*Text block*
++++++++

I won't go into much details on this topic, you can find various tutorials on the internet.

Step 6: SW Prerequisites: Additional SW Package Installation

The Homey project can be found on Github under the following link:


You can clone it to your local repository by issuing the following command:

sudo git clone https://github.com/trex2000/Homey

If you do not have git installed, then do it so prior to cloning the repo with the following command:

sudo apt-get install git

This will sync the whole project into the local folder. Make sure you change the directory first, as otherwise you will most probably be in /home/pi home-directory, if you have used a raspberrian distro.

The structure of the project is the following:

  1. Linux App Source:This folder contains the source files (written in C) of the small daemon that controls the Piface addon board. It also syncronizes with the database, so if you modify the status of one of the relays, the LEDs on the Piface board will also light accordingly.
  2. Webpage Thisfolder contains the html and php files that implements the web page used to control your home appliances from a web browser.
  3. heyu: this is a small utility used to control the CM11A device. The CM15Pro requires another tool, mochad, so install one of them only, based on what device you have. Please note that the git repo has been already updated shell scripts in the Webpage folder to use the mochad to communicate with the CM15Pro. Use an older version of the file if you still own an CM11A.
  4. mochad: this is also a small utility, used to communicate with the CM15Pro. The difference between this one and heyu is that the former one is a command line utility, while the second one is a a Linux TCP gateway daemon. So in order to issue commands, you will need to send it via TCP, using nc for example. See the

    execheyu.sh script from Webpages folder, as an example.

++++++++

*Dataset extract*

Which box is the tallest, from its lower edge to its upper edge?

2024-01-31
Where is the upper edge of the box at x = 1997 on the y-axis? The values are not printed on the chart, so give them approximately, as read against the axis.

++++++++

*Explore the material*
1. Answer these questions using the Homey project text.
(a) What command installs git?
(b) In what programming language are the source files of the daemon that controls the Piface addon board written?
(c) Which tool does the CM15Pro require?
2. Copy the passage of the Homey project text between "The Homey project" and "a raspberrian distro.", inclusive.

*Replies*
1.
(a) sudo apt-get install git
(b) C
(c) mochad

2.
The Homey project can be found on Github under the following link:


You can clone it to your local repository by issuing the following command:

sudo git clone https://github.com/trex2000/Homey

If you do not have git installed, then do it so prior to cloning the repo with the following command:

sudo apt-get install git

This will sync the whole project into the local folder. Make sure you change the directory first, as otherwise you will most probably be in /home/pi home-directory, if you have used a raspberrian distro.